第1章 馴れ初め
「心配をかけてすまなかった、ハヅキ」
「気にしないでください。むしろ、ご体調が悪いのなら本日は帰られたほうが…」
「その必要はない。もう大丈夫だ」
彼はきっぱりと断ると紅茶を一口啜る。
先程までは胃の辺りを痛そうに押さえていたが、今ではもうご機嫌な様子でお茶を楽しんでいる。
念のためもう帰った方が良いと思うのだけど彼が大丈夫というのなら、まあ良いのであろう。
「そういえば、クラウスさんはどんなお仕事をされてるんですか?」
「世界の均衡を守っている」
「え?世界の均衡?」
「うむ」
「…あー、すごいですね」
ふざけているのかと言いたくなる回答に驚くが、赤毛の紳士はどこか誇らしげな顔をしている。
世界の均衡を守るとは一体なに?なにかの仕事の比喩表現?
頭の中にたくさんの?が浮かんだけど突っ込まずに曖昧な返事をする。
もしかして突拍子もないことを言ったのは、本当の職業を誤魔化したいからではないだろうか。
そうとしか思えない返事には戸惑ったけど、わざわざ深入りしても良いことなどないだろう。
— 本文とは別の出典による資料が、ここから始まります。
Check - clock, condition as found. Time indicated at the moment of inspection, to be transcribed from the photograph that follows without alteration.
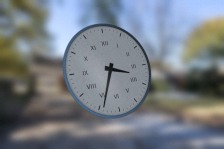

届いた料理を口に運びながらこの話はこのまま流すことに決めた。
「ハヅキはいつからお店を?」
「1年くらい前からです」
「なぜこのような危険な街を選んだのかね?」
食事を続けていると次はクラウスさんから質問があった。
ヘルサレムズ・ロットに住んでいる理由、ねぇ…。
「…異界産の植物にとても興味があったからです。人間界では見たことない巨大な木や鮮やかな花がたくさんあるので、それを私の手で育ててみたくて」
「異界産の植物に魅力があるのは理解できる。しかしそれだけの為にHLに?」
「何に重きを置いて行動するかは個人の自由ですよ、クラウスさん」
さすがに異界産の植物を育てるのだけを目的にこのヘルサレムズ・ロットに住んでいる訳ではないが。
しかしこれ以上語るつもりは一切ない。
エメラルドの瞳の彼はまだ何か言いたげではあったが、それ以上無粋な追求をすることはなかった。